(Saved data entries)
::::

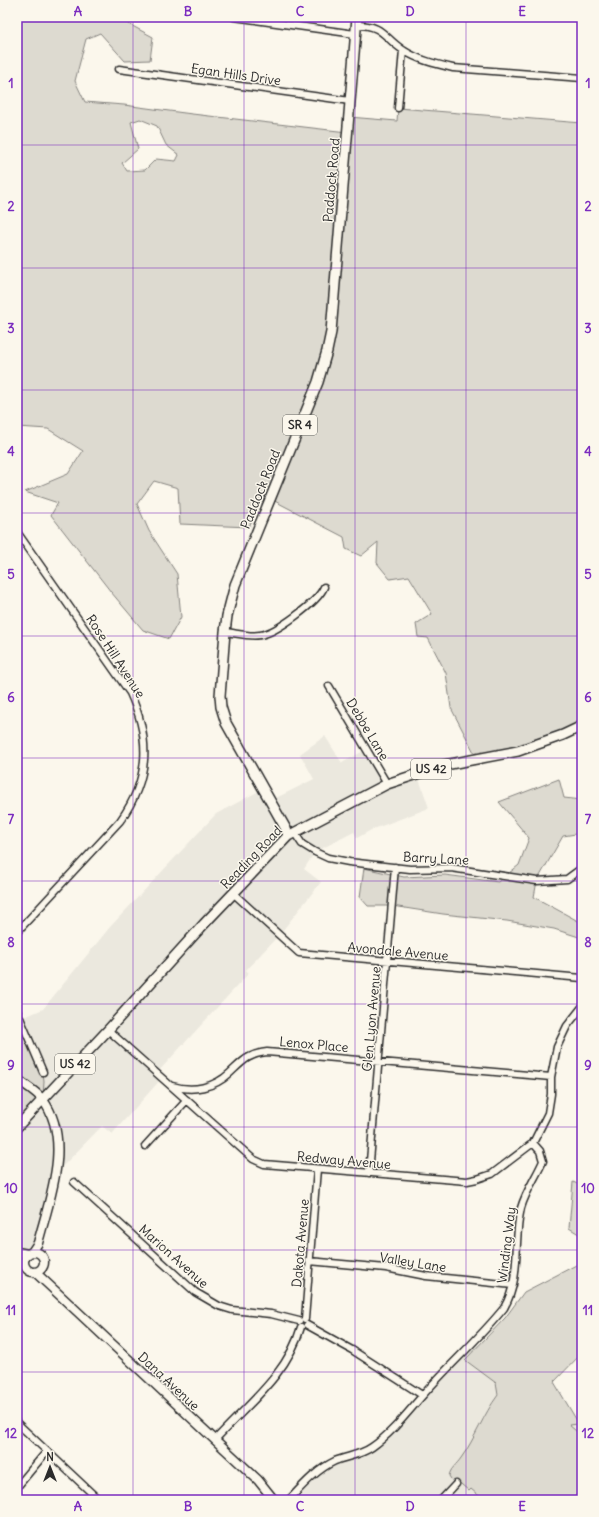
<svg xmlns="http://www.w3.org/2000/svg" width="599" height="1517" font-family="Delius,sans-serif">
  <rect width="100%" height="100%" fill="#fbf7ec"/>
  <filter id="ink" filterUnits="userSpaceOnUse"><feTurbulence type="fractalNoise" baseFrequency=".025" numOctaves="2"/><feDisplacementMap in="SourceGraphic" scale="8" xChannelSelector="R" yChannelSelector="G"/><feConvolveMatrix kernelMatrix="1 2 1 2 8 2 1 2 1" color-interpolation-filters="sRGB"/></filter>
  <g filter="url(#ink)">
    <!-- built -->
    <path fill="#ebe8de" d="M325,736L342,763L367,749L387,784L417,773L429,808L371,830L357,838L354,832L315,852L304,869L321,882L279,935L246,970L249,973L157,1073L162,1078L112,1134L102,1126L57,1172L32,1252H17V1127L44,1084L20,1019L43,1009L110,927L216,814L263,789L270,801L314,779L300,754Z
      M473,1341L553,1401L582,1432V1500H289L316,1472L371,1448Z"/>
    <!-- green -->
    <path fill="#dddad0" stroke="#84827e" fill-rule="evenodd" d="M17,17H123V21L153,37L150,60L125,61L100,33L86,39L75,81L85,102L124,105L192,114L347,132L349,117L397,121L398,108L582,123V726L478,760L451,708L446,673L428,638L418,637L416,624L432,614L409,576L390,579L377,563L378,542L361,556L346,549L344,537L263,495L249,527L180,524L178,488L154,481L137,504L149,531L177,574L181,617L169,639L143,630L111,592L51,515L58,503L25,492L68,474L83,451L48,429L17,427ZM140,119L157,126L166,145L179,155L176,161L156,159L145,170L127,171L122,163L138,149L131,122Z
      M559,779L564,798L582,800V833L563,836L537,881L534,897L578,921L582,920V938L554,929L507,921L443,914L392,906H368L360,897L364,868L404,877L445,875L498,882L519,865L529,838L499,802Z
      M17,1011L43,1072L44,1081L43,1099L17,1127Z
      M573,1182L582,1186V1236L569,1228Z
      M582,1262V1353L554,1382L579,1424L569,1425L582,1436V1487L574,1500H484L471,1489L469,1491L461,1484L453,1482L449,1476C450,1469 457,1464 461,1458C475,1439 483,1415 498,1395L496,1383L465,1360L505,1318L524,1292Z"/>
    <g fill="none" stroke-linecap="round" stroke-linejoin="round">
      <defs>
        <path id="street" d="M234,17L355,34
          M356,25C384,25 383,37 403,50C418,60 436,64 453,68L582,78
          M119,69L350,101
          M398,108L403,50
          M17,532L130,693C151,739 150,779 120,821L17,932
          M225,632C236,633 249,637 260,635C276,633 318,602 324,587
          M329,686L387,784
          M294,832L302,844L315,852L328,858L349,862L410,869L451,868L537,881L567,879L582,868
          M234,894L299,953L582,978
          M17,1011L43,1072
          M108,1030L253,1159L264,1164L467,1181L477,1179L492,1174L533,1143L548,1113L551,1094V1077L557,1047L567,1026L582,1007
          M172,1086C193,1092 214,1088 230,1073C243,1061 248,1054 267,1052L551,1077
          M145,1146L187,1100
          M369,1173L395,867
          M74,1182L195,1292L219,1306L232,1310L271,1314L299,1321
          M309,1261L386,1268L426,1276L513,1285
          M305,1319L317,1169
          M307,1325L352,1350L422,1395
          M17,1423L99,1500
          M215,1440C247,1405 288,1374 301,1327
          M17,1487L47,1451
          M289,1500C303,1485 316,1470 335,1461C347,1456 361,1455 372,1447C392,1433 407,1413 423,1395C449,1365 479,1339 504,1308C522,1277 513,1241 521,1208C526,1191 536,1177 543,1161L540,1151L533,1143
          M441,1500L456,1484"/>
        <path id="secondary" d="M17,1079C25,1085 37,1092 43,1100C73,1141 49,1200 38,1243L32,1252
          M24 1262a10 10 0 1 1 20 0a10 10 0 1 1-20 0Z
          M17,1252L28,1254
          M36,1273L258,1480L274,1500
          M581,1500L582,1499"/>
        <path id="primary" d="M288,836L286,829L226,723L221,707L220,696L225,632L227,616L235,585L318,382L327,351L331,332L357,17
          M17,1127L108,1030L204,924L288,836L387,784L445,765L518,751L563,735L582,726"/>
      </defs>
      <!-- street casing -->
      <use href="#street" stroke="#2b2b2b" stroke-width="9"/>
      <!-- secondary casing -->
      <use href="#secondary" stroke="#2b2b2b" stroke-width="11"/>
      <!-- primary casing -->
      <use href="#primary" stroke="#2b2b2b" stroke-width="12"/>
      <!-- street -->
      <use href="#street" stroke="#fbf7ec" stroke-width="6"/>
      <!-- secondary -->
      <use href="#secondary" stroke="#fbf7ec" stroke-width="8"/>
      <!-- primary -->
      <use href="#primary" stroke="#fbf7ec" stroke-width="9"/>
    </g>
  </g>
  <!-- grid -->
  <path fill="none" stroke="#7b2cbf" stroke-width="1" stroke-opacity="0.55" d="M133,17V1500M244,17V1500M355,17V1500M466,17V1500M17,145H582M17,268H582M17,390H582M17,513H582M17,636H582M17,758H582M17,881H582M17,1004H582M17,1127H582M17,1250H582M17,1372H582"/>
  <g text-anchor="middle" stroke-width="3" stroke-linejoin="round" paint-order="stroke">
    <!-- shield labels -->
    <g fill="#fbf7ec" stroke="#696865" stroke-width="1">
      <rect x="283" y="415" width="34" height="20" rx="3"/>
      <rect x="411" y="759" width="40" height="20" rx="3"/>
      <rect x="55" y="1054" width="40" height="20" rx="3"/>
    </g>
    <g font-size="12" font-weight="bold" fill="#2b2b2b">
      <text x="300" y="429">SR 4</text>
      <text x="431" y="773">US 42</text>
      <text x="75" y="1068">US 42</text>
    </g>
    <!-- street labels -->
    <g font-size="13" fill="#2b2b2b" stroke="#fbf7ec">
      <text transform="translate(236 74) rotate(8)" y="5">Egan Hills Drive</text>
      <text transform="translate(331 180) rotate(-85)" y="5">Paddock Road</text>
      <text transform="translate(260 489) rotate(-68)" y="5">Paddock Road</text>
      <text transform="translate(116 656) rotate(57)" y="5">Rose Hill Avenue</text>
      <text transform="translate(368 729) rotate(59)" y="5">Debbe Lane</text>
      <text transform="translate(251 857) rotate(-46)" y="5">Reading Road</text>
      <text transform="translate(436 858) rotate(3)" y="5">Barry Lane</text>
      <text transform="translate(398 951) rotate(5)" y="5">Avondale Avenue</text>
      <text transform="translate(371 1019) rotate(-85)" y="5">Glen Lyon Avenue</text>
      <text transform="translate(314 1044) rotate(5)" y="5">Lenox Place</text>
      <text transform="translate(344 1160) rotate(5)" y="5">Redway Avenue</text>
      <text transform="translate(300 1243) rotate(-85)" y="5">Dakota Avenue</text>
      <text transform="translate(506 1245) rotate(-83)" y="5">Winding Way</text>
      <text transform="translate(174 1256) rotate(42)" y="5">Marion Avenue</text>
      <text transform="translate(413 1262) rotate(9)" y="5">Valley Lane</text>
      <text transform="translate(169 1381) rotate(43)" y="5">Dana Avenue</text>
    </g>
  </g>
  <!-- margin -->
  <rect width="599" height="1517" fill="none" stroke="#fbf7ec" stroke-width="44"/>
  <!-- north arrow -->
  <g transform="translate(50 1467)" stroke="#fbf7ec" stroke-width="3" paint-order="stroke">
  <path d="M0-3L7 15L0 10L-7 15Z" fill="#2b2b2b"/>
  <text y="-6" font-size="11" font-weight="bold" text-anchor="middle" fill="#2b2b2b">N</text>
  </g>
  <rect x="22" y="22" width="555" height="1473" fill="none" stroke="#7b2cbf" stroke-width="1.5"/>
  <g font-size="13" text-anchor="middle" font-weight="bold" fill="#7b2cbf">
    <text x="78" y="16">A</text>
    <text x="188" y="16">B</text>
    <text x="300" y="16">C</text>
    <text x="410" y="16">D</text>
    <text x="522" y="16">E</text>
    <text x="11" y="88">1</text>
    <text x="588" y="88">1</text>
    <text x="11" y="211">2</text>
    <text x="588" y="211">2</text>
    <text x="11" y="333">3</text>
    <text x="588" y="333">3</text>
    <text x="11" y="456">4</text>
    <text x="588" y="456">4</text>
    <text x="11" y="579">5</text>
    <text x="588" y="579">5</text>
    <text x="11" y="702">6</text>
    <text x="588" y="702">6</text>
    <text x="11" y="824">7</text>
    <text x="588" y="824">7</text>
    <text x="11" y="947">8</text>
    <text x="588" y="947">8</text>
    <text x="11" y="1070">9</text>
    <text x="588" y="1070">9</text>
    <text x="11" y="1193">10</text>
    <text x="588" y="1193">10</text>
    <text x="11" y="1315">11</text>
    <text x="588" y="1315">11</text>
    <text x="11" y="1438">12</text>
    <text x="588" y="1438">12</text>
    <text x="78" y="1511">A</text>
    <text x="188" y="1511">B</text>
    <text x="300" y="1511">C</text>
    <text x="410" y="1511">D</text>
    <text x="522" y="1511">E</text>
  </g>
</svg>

::::

> **Task to carry out**
Given the word "filter", show every line of the records that contains it.

> **Exercise result**
  <filter id="ink" filterUnits="userSpaceOnUse"><feTurbulence type="fractalNoise" baseFrequency=".025" numOctaves="2"/><feDisplacementMap in="SourceGraphic" scale="8" xChannelSelector="R" yChannelSelector="G"/><feConvolveMatrix kernelMatrix="1 2 1 2 8 2 1 2 1" color-interpolation-filters="sRGB"/></filter>
  <g filter="url(#ink)">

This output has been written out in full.